Ao desejarem fogo para os samaritanos, os discípulos
de Jesus receberam uma repreensão do mestre e mais uma lição de vida: Os que condenam, os que matam, os que ofendem os outros por qualquer motivo (no contexto, por rixas religiosas), não conhecem a Deus. Estão fora da visão, do objetivo, do religare. Não fora matando os protestantes, as bruxas, os homossexuais, as prostitutas, os judeus, etc., (através da “Santa Inquisição”), que a igreja religou o homem a Deus. Pelo contrário, após os mil anos de trevas, surge um tempo chamado Renascimento cuja época fora marcada por ataques veementes contra a igreja e seus métodos assombrosos de evangelismo. Infelizmente a Idade Média apresentou um deus cruel, impiedoso e preconceituoso. Envolvidos em suas doutrinas e caprichos, perderam a noção do religare e não apresentaram um Deus que perdoa, que muda a vida do homem e que, pela graça (favor imerecido), oferece salvação a todos que crêem em Jesus Cristo e não na igreja.
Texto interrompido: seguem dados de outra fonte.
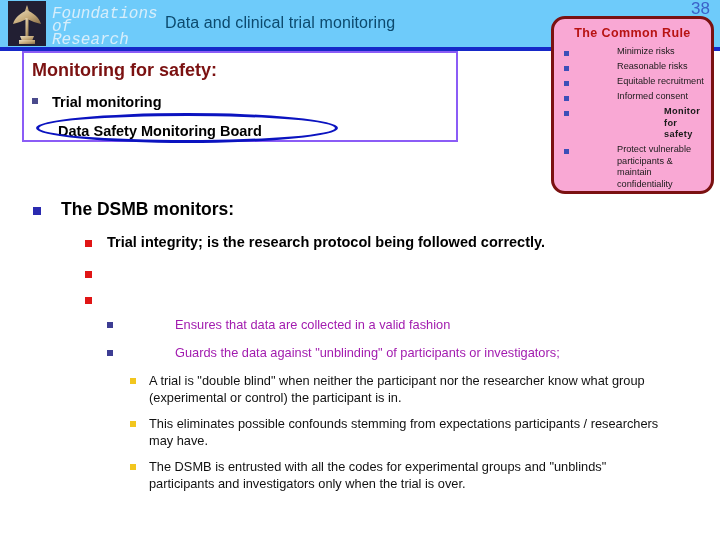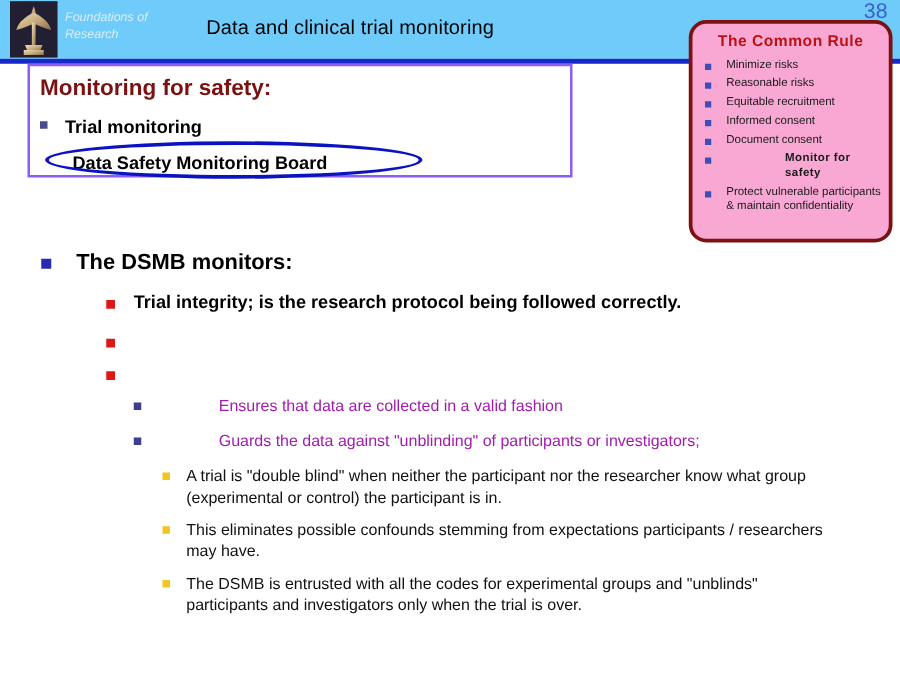--- a/index.html
+++ b/index.html
@@ -31,31 +31,31 @@
   }
   #logo-statue {
     position: absolute;
     left: 0; top: 0;
     width: 38px; height: 45px;
   }
   #header-subtitle {
     position: absolute;
     left: 52px; top: 8px;
     width: 110px;
-    font-size: 10px;
+    font-size: 16px;
     font-style: italic;
     color: #D7EEFB;
     line-height: 13px;
-    font-family: Liberation Sans, sans-serif;
+    font-family: Liberation Mono, monospace;
   }
   #header-title {
     position: absolute;
     left: 165px; top: 14px;
     font-size: 16px;
-    color: #000000;
+    color: #0c4a6e;
     letter-spacing: 0.1px;
     font-family: "Liberation Sans", sans-serif;
   }
   #page-number {
     position: absolute;
     right: 10px; top: -1px;
     font-size: 17px;
     color: #3b62c9;
     font-family: "Liberation Sans", sans-serif;
   }
@@ -138,20 +138,21 @@
   #cr-list {
     margin: 6px 0 0 0;
     padding: 0;
     list-style: none;
   }
   .cr-item {
     display: flex;
     align-items: flex-start;
     padding: 0 6px 0 10px;
     margin-bottom: 3.5px;
+    gap: 36px;
   }
   .cr-bullet {
     width: 5px; height: 5px;
     background: #3c4fb8;
     margin: 5px 12px 0 0;
     flex: 0 0 auto;
   }
   .cr-text {
     font-size: 9.2px;
     color: #1a1a1a;
@@ -300,24 +301,20 @@
     <li class="cr-item">
       <span class="cr-bullet"></span>
       <span class="cr-text">Equitable recruitment</span>
     </li>
     <li class="cr-item">
       <span class="cr-bullet"></span>
       <span class="cr-text">Informed consent</span>
     </li>
     <li class="cr-item">
       <span class="cr-bullet"></span>
-      <span class="cr-text">Document consent</span>
-    </li>
-    <li class="cr-item">
-      <span class="cr-bullet"></span>
       <span class="cr-text em">Monitor for safety</span>
     </li>
     <li class="cr-item">
       <span class="cr-bullet"></span>
       <span class="cr-text">Protect vulnerable participants &amp; maintain confidentiality</span>
     </li>
   </ul>
 </div>
 
 <div id="body-content">

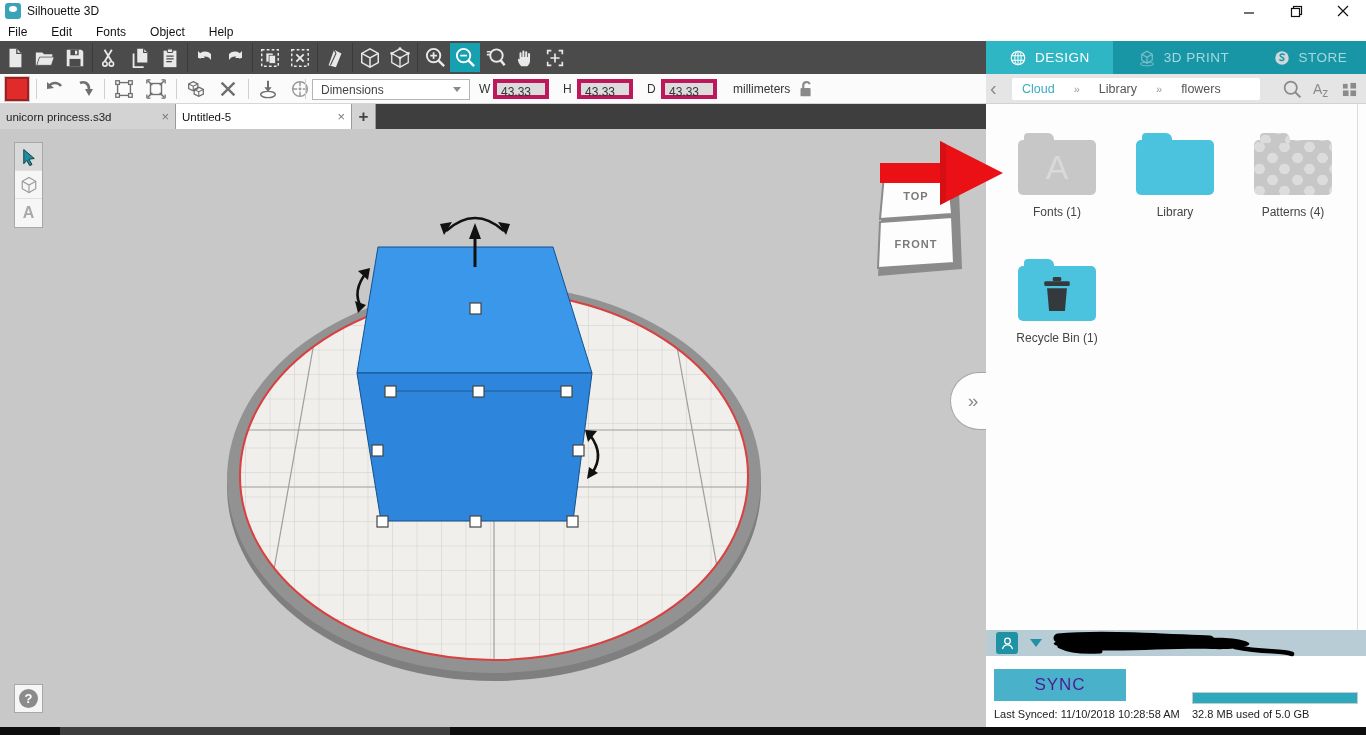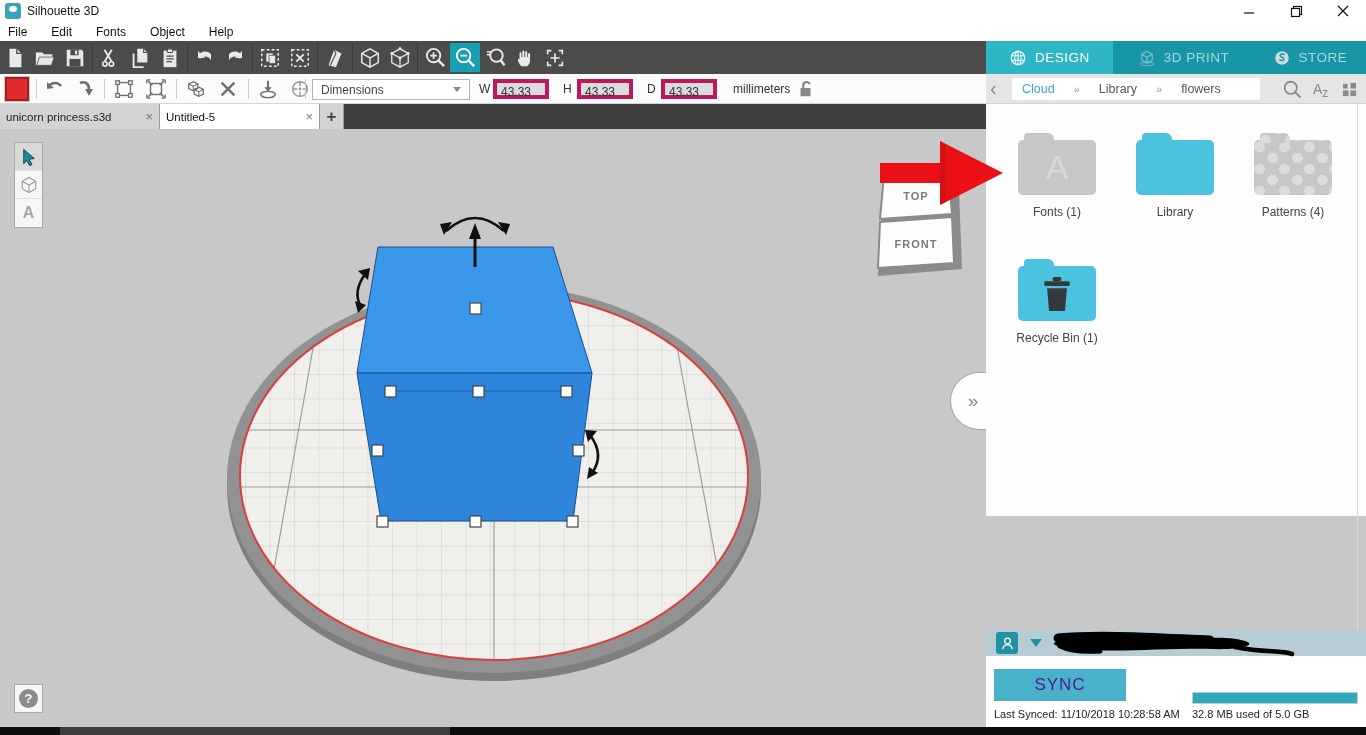--- a/index.html
+++ b/index.html
@@ -32,21 +32,21 @@
   .p-sep { top:5px; width:1px; height:20px; background:#cfcfcf; }
   .dim-select { left:312px; top:5px; width:158px; height:21px; background:#fff; border:1px solid #b5b5b5; font-size:12px; color:#444;
                 display:flex; align-items:center; padding:0 8px; justify-content:space-between; }
   .dim-caret { width:0; height:0; border-left:4px solid transparent; border-right:4px solid transparent; border-top:5px solid #8a8a8a; }
   .dim-label { top:8px; font-size:12px; color:#333; }
   .dim-field { top:5px; width:56px; height:20px; background:#dcdcdc; border:4px solid #be185d; font-size:12px; color:#333; padding:2px 4px; }
   .units { left:733px; top:8px; font-size:12px; color:#333; }
 
   
   .tabbar { left:0; top:104px; width:986px; height:25px; background:#3e3e3e; display:flex; }
-  .doc-tab { height:25px; width:160px; display:flex; align-items:center; justify-content:space-between; padding:0 6px; font-size:11.5px; border-right:1px solid #9a9a9a; }
+  .doc-tab { height:25px; width:176px; display:flex; align-items:center; justify-content:space-between; padding:0 6px; font-size:11.5px; border-right:1px solid #9a9a9a; }
   .doc-tab.inactive { background:#d3d3d3; color:#222; }
   .doc-tab.active { background:#ffffff; color:#111; }
   .tab-x { color:#777; font-size:13px; }
   .tab-add { width:24px; height:25px; background:#d3d3d3; color:#444; font-size:17px; font-weight:bold; display:flex; align-items:center; justify-content:center; border-right:1px solid #9a9a9a; }
 
   
   .viewport { left:0; top:129px; width:1180px; height:598px; background:#c8c8c8; }
   .tools-palette { left:14px; top:13px; width:29px; background:#f6f6f6; border:1px solid #a8a8a8; }
   .tool-cell { width:27px; height:28px; display:flex; align-items:center; justify-content:center; border-bottom:1px solid #e0e0e0; }
   .tool-cell.selected { background:#d9d9d9; }
@@ -60,21 +60,21 @@
   
   .panel-tabs { left:986px; top:41px; width:380px; height:44px; background:#1896a6; display:flex; }
   .panel-tab { height:33px; display:flex; align-items:center; justify-content:center; gap:8px; font-size:13.5px; letter-spacing:0.5px; color:#a6d8de; }
   .panel-tab.active { background:#2eb6c4; color:#ffffff; }
   .breadcrumb-bar { left:986px; top:74px; width:380px; height:30px; background:#e5e5e5; border-bottom:1px solid #d2d2d2; }
   .back-chevron { left:4px; top:4px; width:20px; height:22px; color:#8a8a8a; font-size:20px; line-height:20px; }
   .crumb-box { left:26px; top:4px; width:248px; height:22px; background:#fff; border-radius:2px; display:flex; align-items:center; gap:19px; padding:0 10px; font-size:12.5px; }
   .crumb-cloud { color:#3aabc0; }
   .crumb-sep { color:#9a9a9a; font-size:11px; }
   .crumb-item { color:#555; }
-  .panel-content { left:986px; top:104px; width:380px; height:412px; background:#fdfdfd; }
+  .panel-content { left:986px; top:104px; width:380px; height:526px; background:#fdfdfd; }
   .panel-scroll-line { left:1357px; top:104px; width:1px; height:526px; background:#dcdcdc; }
   .cell { position:absolute; width:118px; text-align:center; }
   .folder { width:78px; height:55px; border-radius:5px; position:relative; margin:10px auto 10px; }
   .folder::before { content:""; position:absolute; top:-7px; left:6px; width:30px; height:10px; border-radius:4px 6px 0 0; background:inherit; }
   .folder.gray { background:#c7c7c7; }
   .folder.teal { background:#4cc3de; }
   .folder.dots { background-color:#c7c7c7;
     background-image: radial-gradient(circle,#dcdcdc 5px,transparent 5.6px), radial-gradient(circle,#dcdcdc 5px,transparent 5.6px);
     background-size:25px 22px, 25px 22px; background-position:6px 7px, 18px 18px; }
   .folder-letter { position:absolute; left:0; right:0; top:8px; font-size:34px; color:#d9d9d9; font-weight:400; }

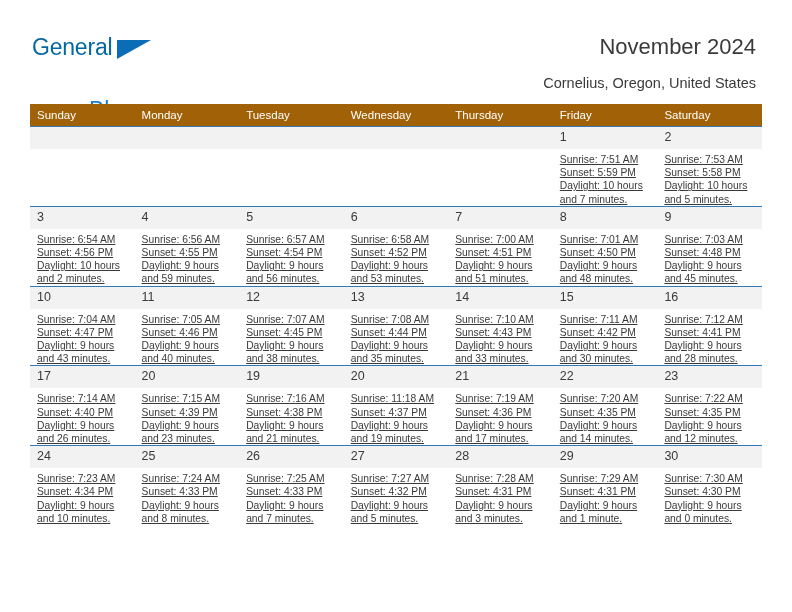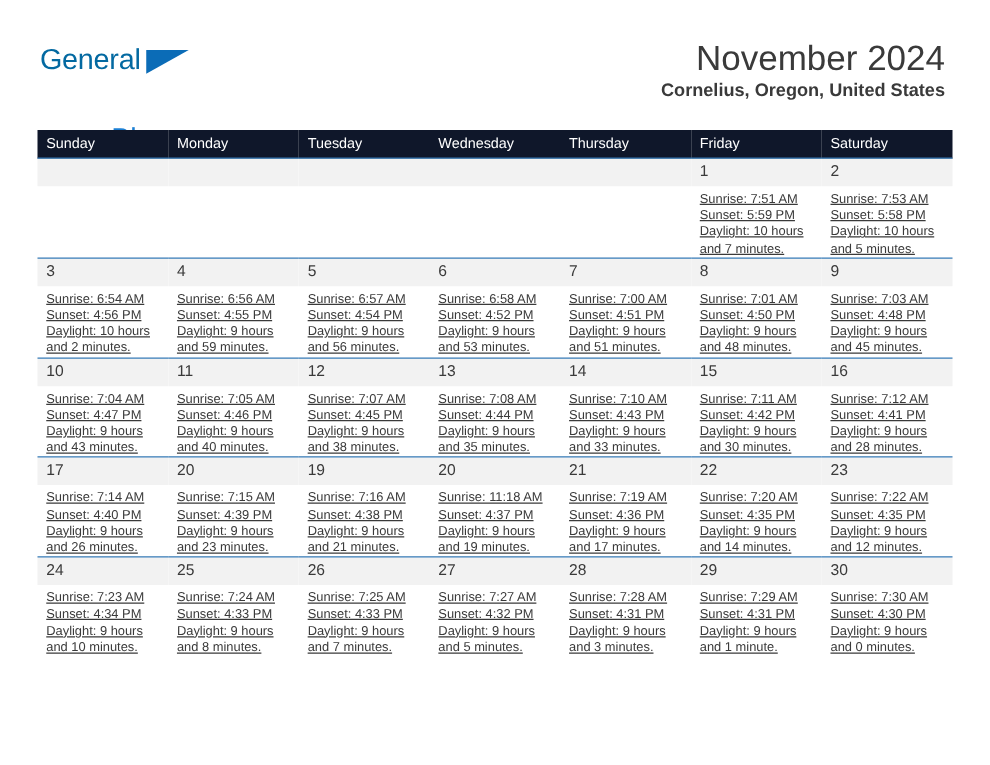--- a/index.html
+++ b/index.html
@@ -65,45 +65,45 @@
     font-family: "Liberation Sans", sans-serif;
     margin-top: 42px;
   }
   .title-block {
     position: absolute;
     right: 36px;
     top: 30px;
     text-align: right;
   }
   .cal-title {
-    font-size: 28px;
+    font-size: 22px;
     font-weight: normal;
     color: #3a3a3a;
     line-height: 34px;
     white-space: nowrap;
   }
   .cal-subtitle {
+    margin-top: 10px;
     font-size: 14.5px;
     color: #3a3a3a;
     line-height: 18px;
     white-space: nowrap;
-    font-weight: bold;
   }
 
   
   .calendar {
     position: absolute;
     left: 30px;
     top: 104px;
     width: 732px;
     border-collapse: collapse;
     table-layout: fixed;
   }
   .calendar th {
-    background: #0f172a;
+    background: #a16207;
     color: #ffffff;
     font-size: 11.5px;
     font-weight: normal;
     text-align: left;
     padding: 5px 0 5px 7px;
     height: 12px;
     border: none;
     margin-top: 16px;
   }
   .calendar td {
“Porque o Filho do Homem não veio para destruir as
almas dos homens, mas para salvá-las. E foram para outra aldeia.”
Esta é a quinta lição que Jesus deixou naquela
ocasião: a missão de Jesus em contraste com a soberba e o legalismo religioso. “Porquanto Deus enviou o seu Filho ao mundo, não para que julgasse o mundo, mas para que o mundo fosse salvo por ele.” (João 3:17). Que possamos voltar a apregoar o religare, sem julgar as pessoas, sem condená-las, sem desejar que desça fogo em suas aldeias. Alguns líderes religiosos (se é que posso chamá-los assim), para se defender de seus próprios defeitos, ameaçam seus seguidores com palavras de maldição. Quantas e quantas vezes ouvi líderes fracassados como esses a desejarem tumores nas línguas de pessoas fofoqueiras que freqüentam suas igrejas, entre outros tipos de ameaça (usei esse exemplo por ser mais “popular” entre algumas religiões e entre alguns destes falsos profetas). O religare é diferente. É a mensagem de amor, um amor ágape, isto é, que ama incondicionalmente. É uma mensagem sem preconceitos e sem defesa de opiniões próprias. A mensagem do religare vai além das tradições, vai além das doutrinas passageiras de homens, “vai além do véu”! O texto desta reflexão finaliza dizendo que saíram daquele local e foram alhures. Se alguém não aceitar a mensagem do religare, não julguemos, não desprezemos, simplesmente sigamos para outra aldeia.